I’ve been using tags to organize and connect my notes locally. This has been especially helpful when navigating related information within Obsidian. While tagging has been useful, it’s also been a manual and tedious process. I previously considered using morphological analysis to extract keywords as tags, but the results were often noisy and didn’t capture the core meaning of my notes.

Recently, I started experimenting with LLMs to see if they could help. My idea was to feed my notes into an LLM and use prompts to extract the most important topics, which could then be used as tags. The results were promising!
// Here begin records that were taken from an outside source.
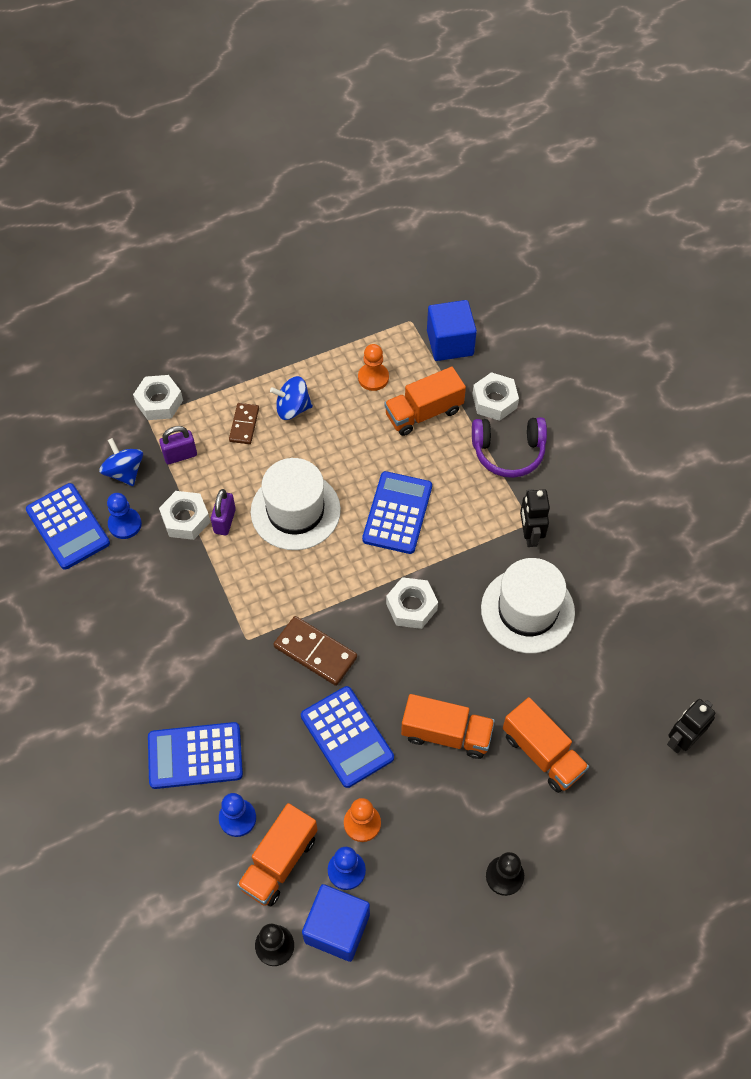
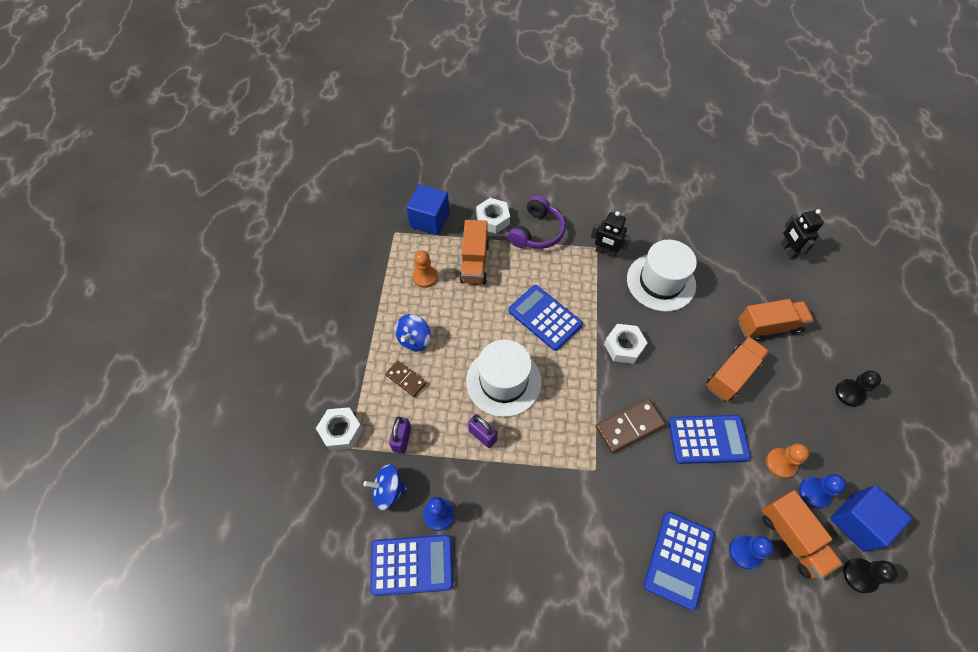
camera: 60 degrees left, 0 degrees up
(185, 519) = (463, 464): white nut -> none

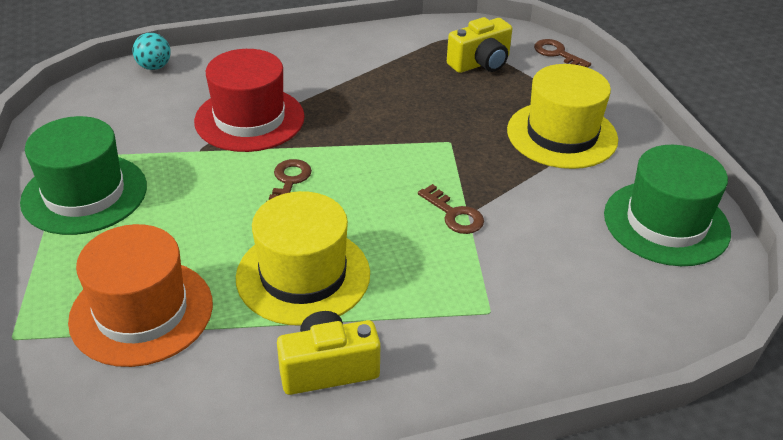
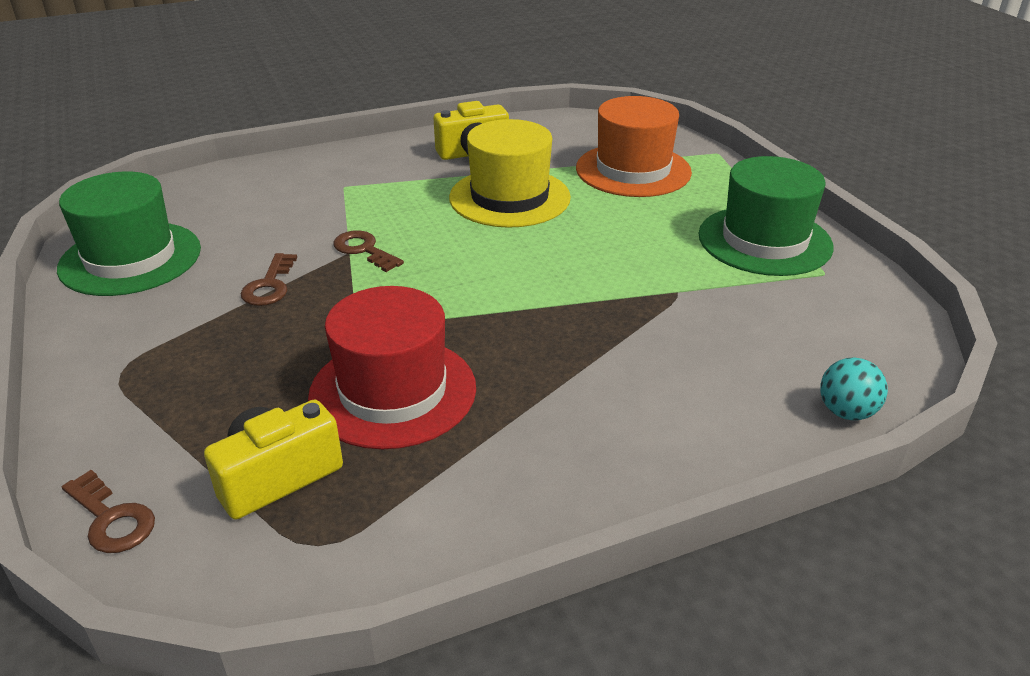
camera: 175 degrees right, 5 degrees down
(249, 119) = (638, 336): red hat -> red hat (393, 391)
(289, 181) = (552, 267): brown key -> brown key (269, 285)
(562, 135) = (194, 349): yellow hat -> none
I implemented this solution in my PocketMD project, leveraging Vertex AI to generate tags and append them to the frontmatter of my notes. Both Vertex AI and Gemini offer the ability to specify the output format using JSON and schemas. However, I found that this option is only available with Gemini Pro and not Gemini Flash. Here’s an example of the schema definition:

  const schema: ResponseSchema = {
    type: FunctionDeclarationSchemaType.OBJECT,
    properties: {
      tags: {
        // string array
        type: FunctionDeclarationSchemaType.ARRAY,
        // @ts-ignore
        items: {
          type: FunctionDeclarationSchemaType.STRING,
        },
      },
    },
  };

I encountered an error when trying to add a type to the array elements using the TypeScript types provided by @google-cloud/vertexai. I had to use @ts-ignore as a temporary workaround.

It’s worth noting that advanced JSON schema features like allOf and oneOf didn’t work for API validation, both with Vertex AI and OpenAI’s structure output (as of August 25, 2024).

While the LLM generally adhered to the specified output format, I still needed to refine the values using prompts. For instance, even when specifying that tags should start with a hashtag, the LLM occasionally missed this or added extra double quotes. I ended up using regular expressions to clean up the generated output.

This implementation has significantly improved my workflow. I can now automatically tag both new and existing notes with a simple script, making it much easier to connect ideas and revisit past information. This has been a game-changer for organizing my thoughts and staying on top of my ever-growing collection of notes.